Peroneal Nerve Palsy
L5 Radiculopathy
Sciatic Nerve Injury
Muscular Dystrophies
Stroke
Glucose control for diabetics and vitamin B1, B6, B12 supplementation are beneficial.
For non-surgical foot drop, while peroneal nerve stimulation helps with hemiplegia cases.
Foot drop from dorsiflexor trauma needs surgical repair. Minimize narcotic medications despite significant pain experienced.
Foot drop treatment aims to restore nerve continuity through direct repair or remove the nerve insult.
Transdermal capsaicin or diclofenac reduces symptoms locally.
Erythropoietin is an FDA-approved hormone for anemia treatment with potential neuroprotective and neurotrophic effects.
Erythropoietin is administered as 5000 U/kg in three doses weekly post-nerve injury.
Ankle-Foot Orthosis assists foot drop without surgery or during recovery phases.
Orthopaedic Surgery
Foot drop patients face high fall risk and mobility limitations. All tripping hazards should be removed and use non-slip flooring.
Use highchairs with armrests to make standing position easier. Use bright lights in hall area, stairs, and bathrooms.
Use assistive devices and orthotics including walking aids and footwear adaptations.

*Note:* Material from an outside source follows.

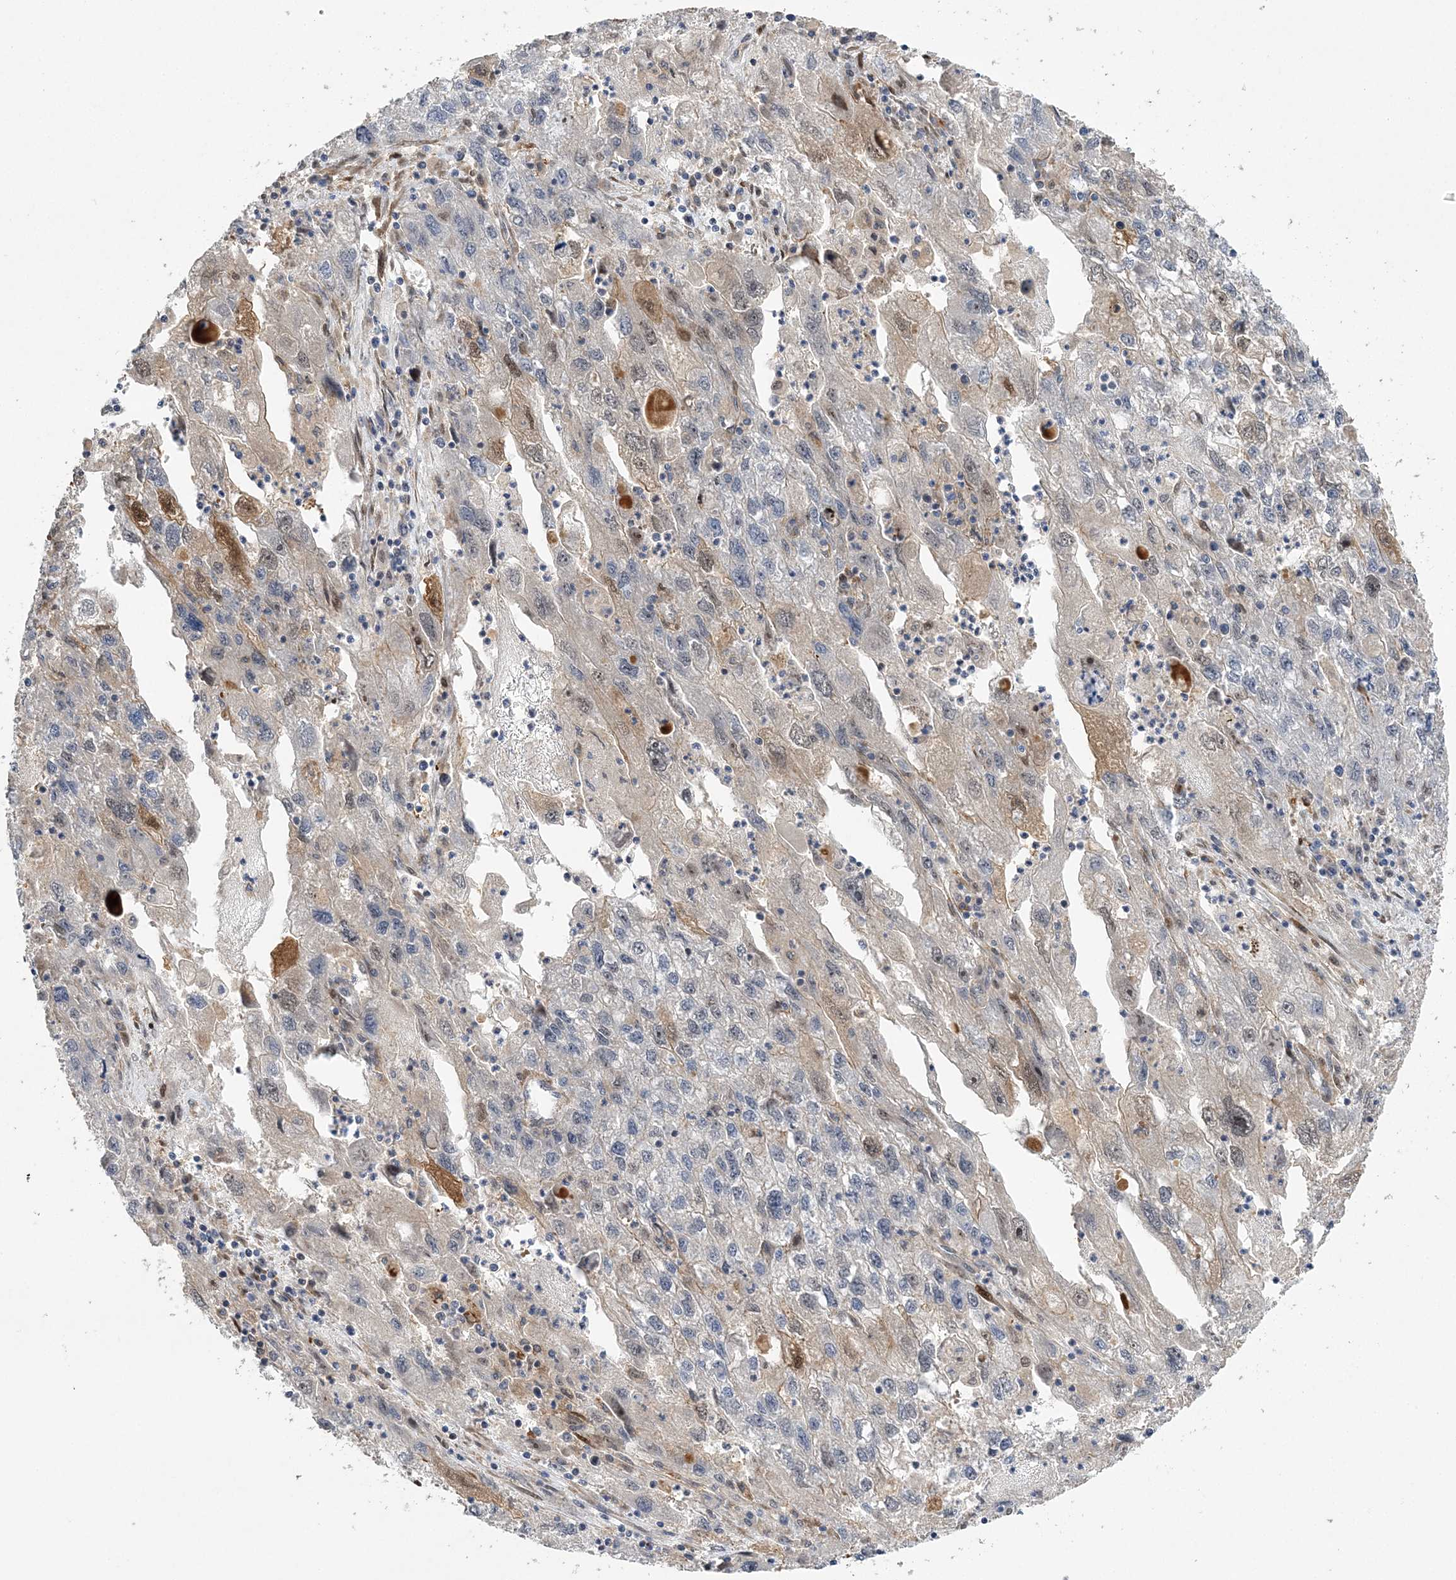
{"staining": {"intensity": "moderate", "quantity": "<25%", "location": "cytoplasmic/membranous,nuclear"}, "tissue": "endometrial cancer", "cell_type": "Tumor cells", "image_type": "cancer", "snomed": [{"axis": "morphology", "description": "Adenocarcinoma, NOS"}, {"axis": "topography", "description": "Endometrium"}], "caption": "DAB immunohistochemical staining of human endometrial cancer (adenocarcinoma) exhibits moderate cytoplasmic/membranous and nuclear protein staining in about <25% of tumor cells.", "gene": "NPM3", "patient": {"sex": "female", "age": 49}}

Proper awareness about foot drop should be provided and its related causes with management strategies.
Appointments with surgeon and preventing recurrence of disorder is an ongoing life-long effort.
Orthopaedic Surgery
Amitriptyline:
It decreases pain to inhibit spinal neurons involved in pain perception.
Desipramine:
It inhibits reuptake of noradrenaline at synapses in central descending pain modulating pathways.
Duloxetine:
It inhibits neuronal serotonin and norepinephrine uptake, and antidepressant action.
Orthopaedic Surgery
Gabapentin:
It exerts their action via the alpha2-delta1 and alpha2-delta2 auxiliary subunits.
Orthopaedic Surgery
In acute phase, the goal is to prevent further nerve damage, address acute causes, and ensure safety of patients.

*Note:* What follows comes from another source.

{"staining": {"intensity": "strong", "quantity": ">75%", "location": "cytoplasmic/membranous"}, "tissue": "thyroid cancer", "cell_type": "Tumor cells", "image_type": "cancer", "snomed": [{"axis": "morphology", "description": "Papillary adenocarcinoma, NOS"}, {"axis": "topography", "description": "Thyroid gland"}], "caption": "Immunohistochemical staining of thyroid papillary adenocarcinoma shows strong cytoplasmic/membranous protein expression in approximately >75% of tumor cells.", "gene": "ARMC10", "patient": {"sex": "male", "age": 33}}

Pharmacologic therapy is effective in the treatment phase as it includes the use of antidepressants, anticonvulsants, and hematopoietic growth factors.
In supportive care and management phase, patients should receive required attention such as lifestyle modification and surgical interventional therapies.
The regular follow-up visits with the surgeon are scheduled to check the improvement of patients along with treatment response.